What a sad poverty to cast aside this great gospel in favor
of the isolation from which the Son died and was raised to rescue us. How blind to prefer that slavery simply
because our flesh and the world and the devil have convinced us that because it
seems easier it must be better. When
we see people falling for that lie, when we feel ourselves being tugged by it,
we should view it in the context of a serpent lying to a woman in a garden,
convincing her that what God has said is good is bad and what is bad is
good. We should understand that
the result is not happiness but misery, not life but death.

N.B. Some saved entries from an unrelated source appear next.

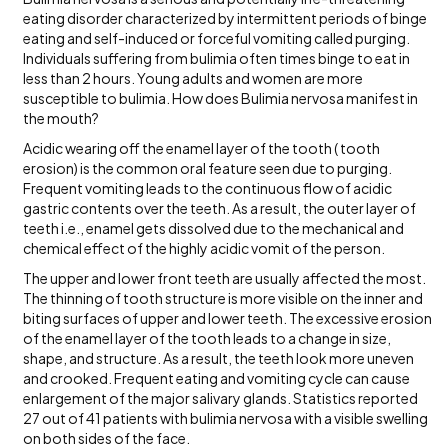
eating disorder characterized by intermittent periods of binge
eating and self-induced or forceful vomiting called purging.
Individuals suffering from bulimia often times binge to eat in
less than 2 hours. Young adults and women are more
susceptible to bulimia. How does Bulimia nervosa manifest in
the mouth?
Acidic wearing off the enamel layer of the tooth ( tooth
erosion) is the common oral feature seen due to purging.
Frequent vomiting leads to the continuous flow of acidic
gastric contents over the teeth. As a result, the outer layer of
teeth i.e., enamel gets dissolved due to the mechanical and
chemical effect of the highly acidic vomit of the person.
The upper and lower front teeth are usually affected the most.
The thinning of tooth structure is more visible on the inner and
biting surfaces of upper and lower teeth. The excessive erosion
of the enamel layer of the tooth leads to a change in size,
shape, and structure. As a result, the teeth look more uneven
and crooked. Frequent eating and vomiting cycle can cause
enlargement of the major salivary glands. Statistics reported
27 out of 41 patients with bulimia nervosa with a visible swelling
on both sides of the face.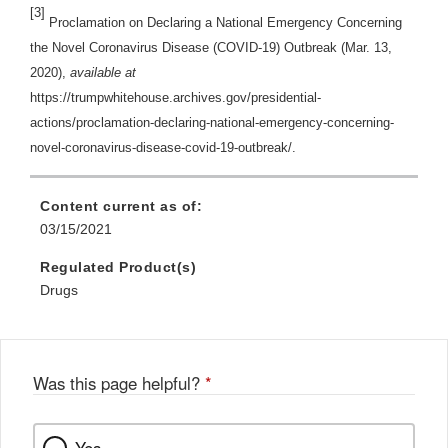
[3]
Proclamation on Declaring a National Emergency Concerning
the Novel Coronavirus Disease (COVID-19) Outbreak (Mar. 13,
2020),
available at
https://trumpwhitehouse.archives.gov/presidential-
actions/proclamation-declaring-national-emergency-concerning-
novel-coronavirus-disease-covid-19-outbreak/.
Content current as of:
03/15/2021
Regulated Product(s)
Drugs
Was this page helpful?
*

And consider that the thorns in the flesh represented by our
battles with sin and our difficult circumstances are the very vehicles through
which we may experience true joy in the strength of Christ at work in us. Those who walk away from the difficult
in favor of worldly happiness forfeit the surpassing joy of saying with Paul,
“I will boast all the more gladly of my
weaknesses, so that the power of Christ may rest upon me. For the sake of
Christ, then, I am content with weaknesses, insults, harships, persecutions,
and calamities. For when I am
weak, then I am strong” (2 Cor 12:9-10). The truth is that the strength of Christ is absent from
those who follow after the happiness of the world. They will never know the joy of weakness strengthened by
Christ.
When we are looking for happiness in things outside of God, we are in danger of falling for a lie. Let’s pay much closer attention to the influences in our
lives. We must guard our hearts
and minds by filling them with the truth of the Scriptures, investing ourselves
in meaningful conversations with other believers for the purpose of stirring
one another up to love and good works, and praying that the Spirit would assist
us in watching for the dangers posed by our flesh, the world, and the evil one.